- **Provided material**:

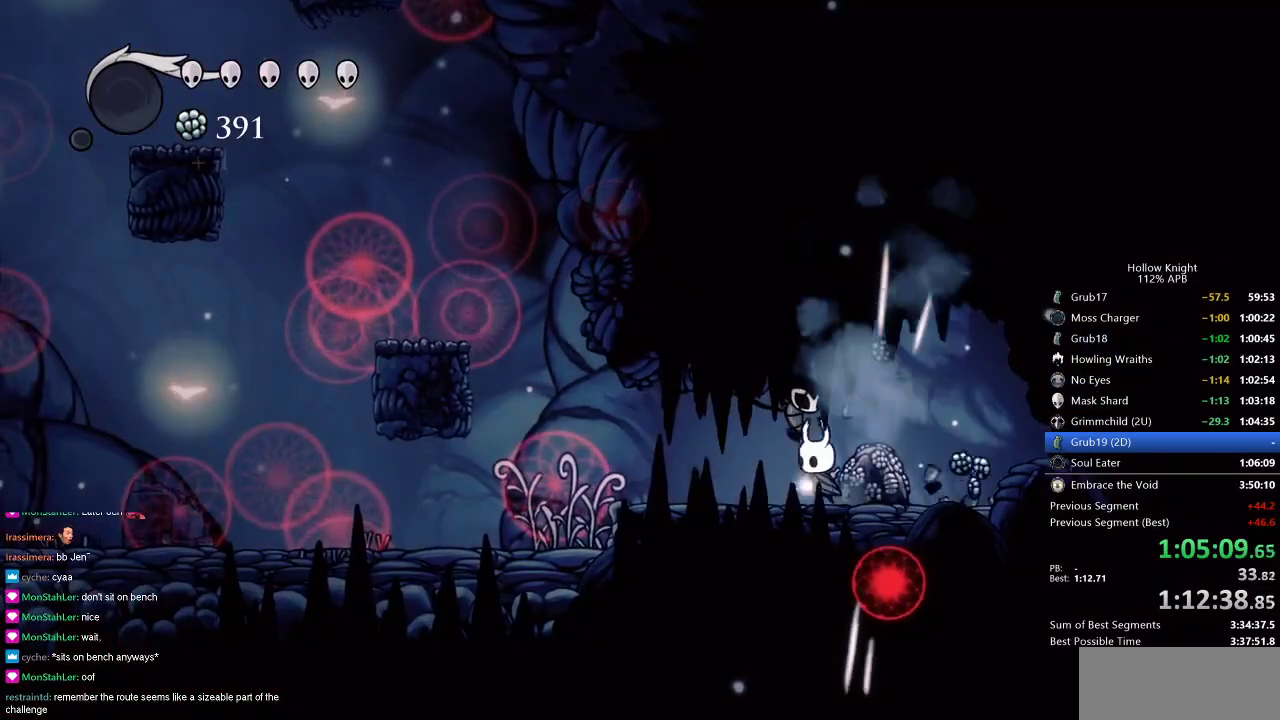
{"keys": ["right"], "events": [[117, "left", "up"], [117, "right", "down"]]}
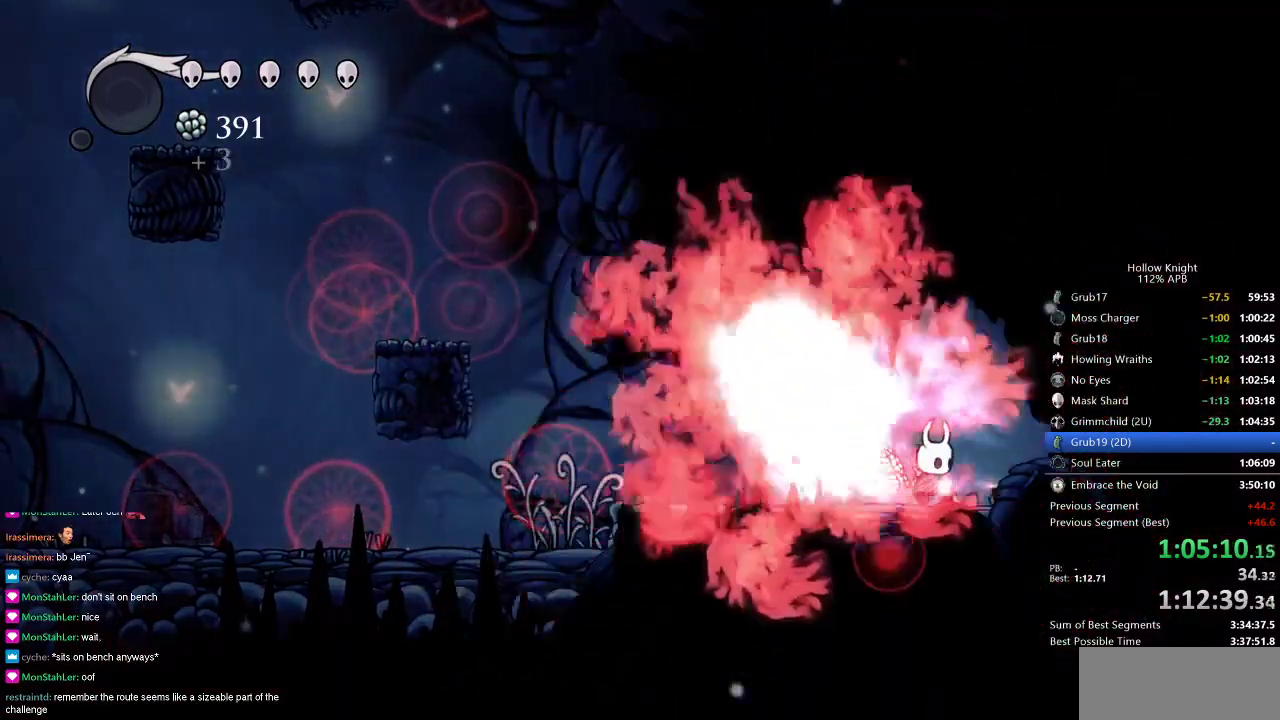
{"keys": [], "events": [[201, "right", "up"]]}
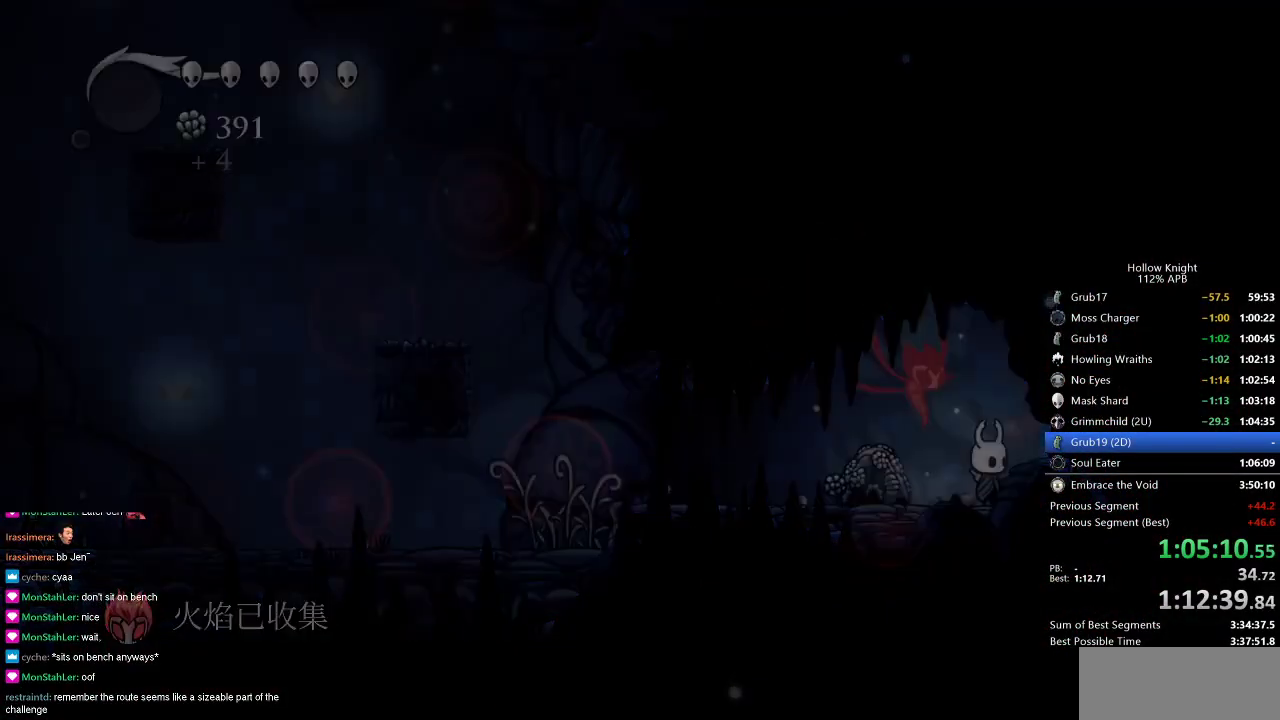
{"keys": [], "events": [[400, "up", "down"], [484, "up", "up"]]}
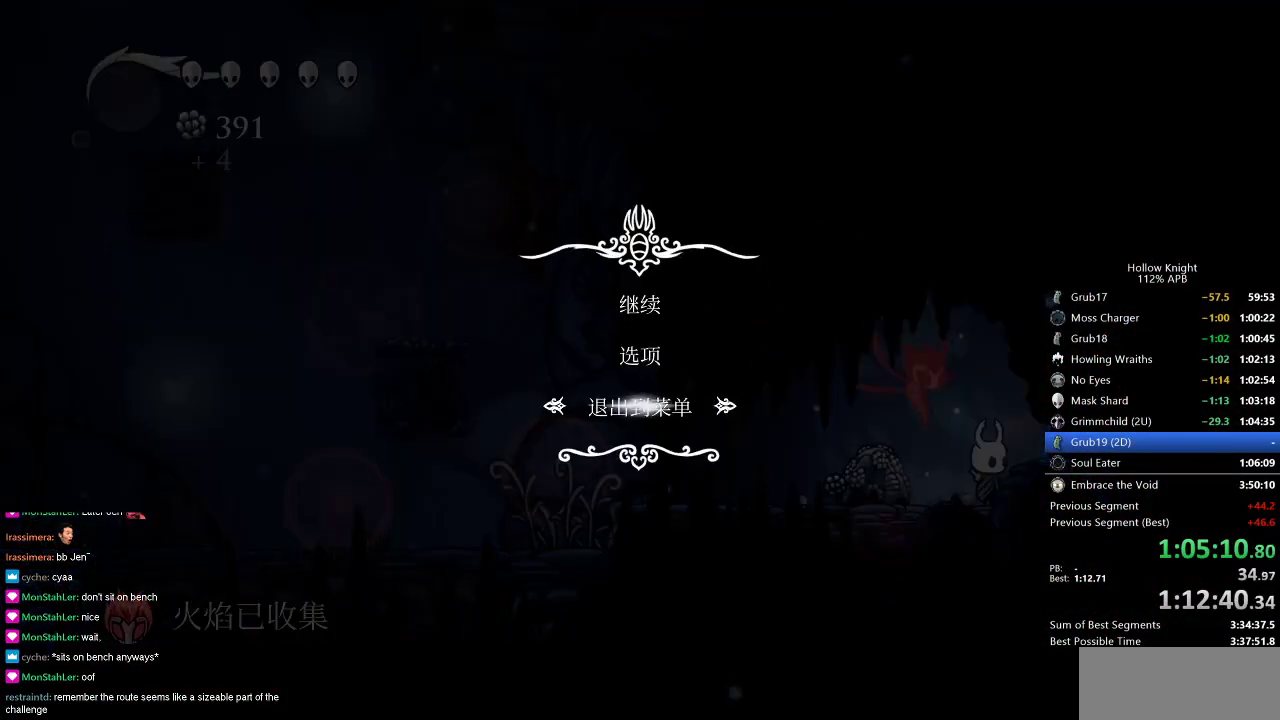
{"keys": [], "events": []}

- **What you are asked to do**: If a line in the material above contains the word "down", it counts; give only the number of such lines.

- **Reply to the exercise**: 2